Mack also served the Democratic Party as a committeeman in the East Ward (District 7) and West Ward (District 1) sections of Trenton.

==Mayor of Trenton==
He was elected Mayor of Trenton, New Jersey in 2010, defeating Manny Segura.

Among Mack's first moves as mayor of the city of 85,000 was firing the existing department heads, including a deputy city clerk hired by the City Council but escorted from City Hall by police.

As mayor, Mack was a member of the Mayors Against Illegal Guns coalition.

===Unsuccessful recall===
Mack faced a recall election after a controversial first year in office: "Mack's critics say he has used the city's payroll like a personal piggy bank, hiring unqualified friends for key posts and focusing on minor projects like parks and parades as the city struggles with serious problems," according to The Times.
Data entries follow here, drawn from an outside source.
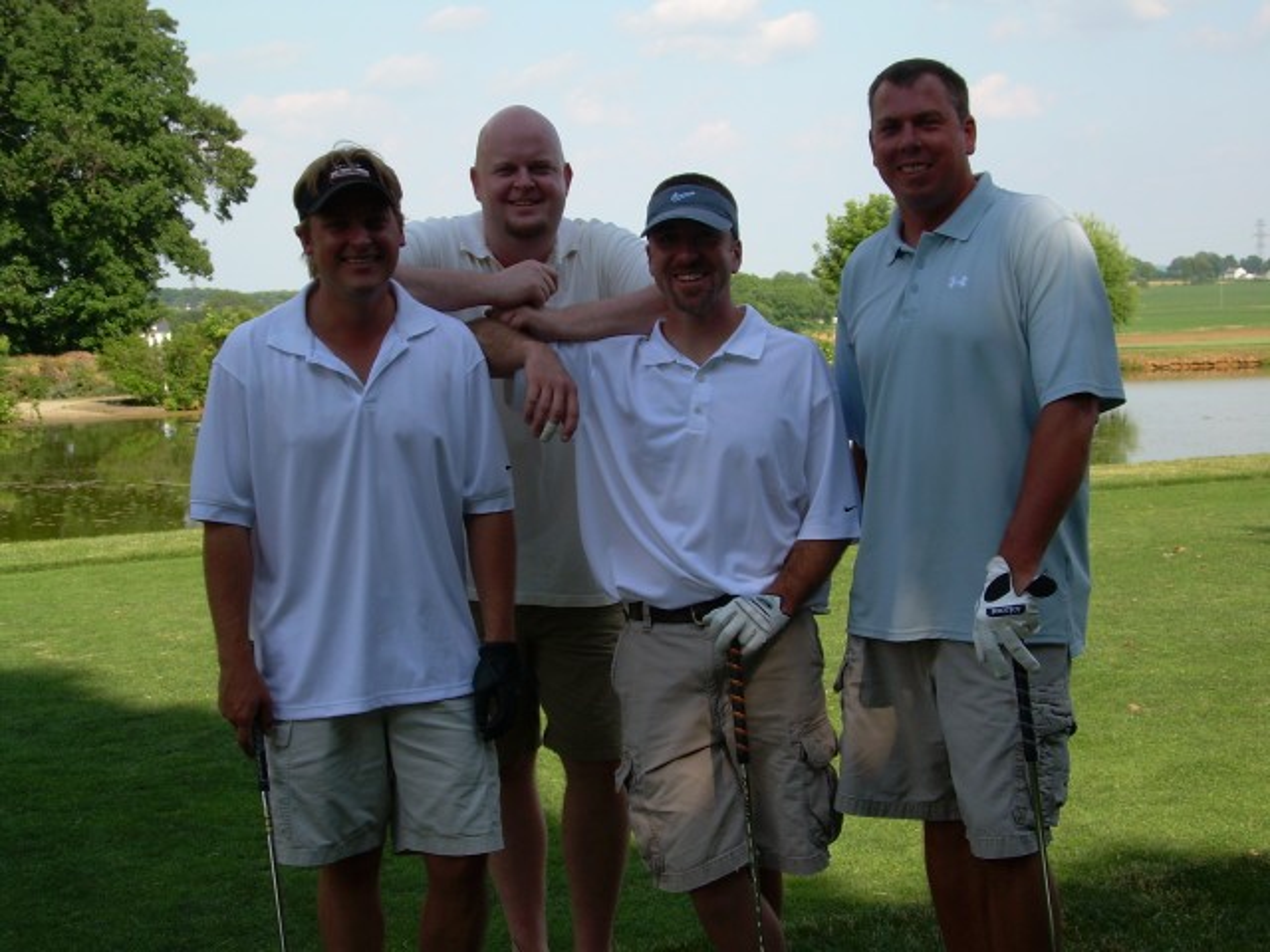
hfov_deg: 28.2
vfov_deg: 21.3
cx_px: 635
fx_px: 2531
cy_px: 476
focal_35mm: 69
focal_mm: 11.8
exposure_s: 1/458
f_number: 3.7
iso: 50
This first year of his administration also saw an unusually-large procession of business administrators. The first resigned after a month, saying the mayor didn't believe in "good government." Another resigned just ahead of pleading guilty to embezzlement while employed in another, previous position.

His housing director quit after a prior theft conviction was revealed. His chief of staff was arrested trying to buy heroin. His half-brother, whose authority he elevated at the city water plant, was arrested on charges of stealing. Subsequently, his law director resigned after arguing with Mack over complying with open-records laws and potential violations of laws prohibiting the awarding of city contracts to large campaign donors.

===Conviction and resignation===
As part of an FBI investigation, his home was raided on July 18, 2012, and some offices at city hall were raided on the following day.

Mack was arrested on September 10, 2012 along with eight others including his brother and his close associate, steakhouse owner Joseph A. "JoJo" Giorgianni.

Mack was found guilty by a jury of all counts on February 7, 2014. He was sentenced to nearly five years in federal prison.

===Release===
On May 23, 2018, Mack was released from prison.

==Personal life==
He is a member of the National Association for the Advancement of Colored People, The Urban League Guild; a former member of Laborers' International Union of North America Local 595 and a former president of American Federation of State, County and Municipal Employees Local 2281.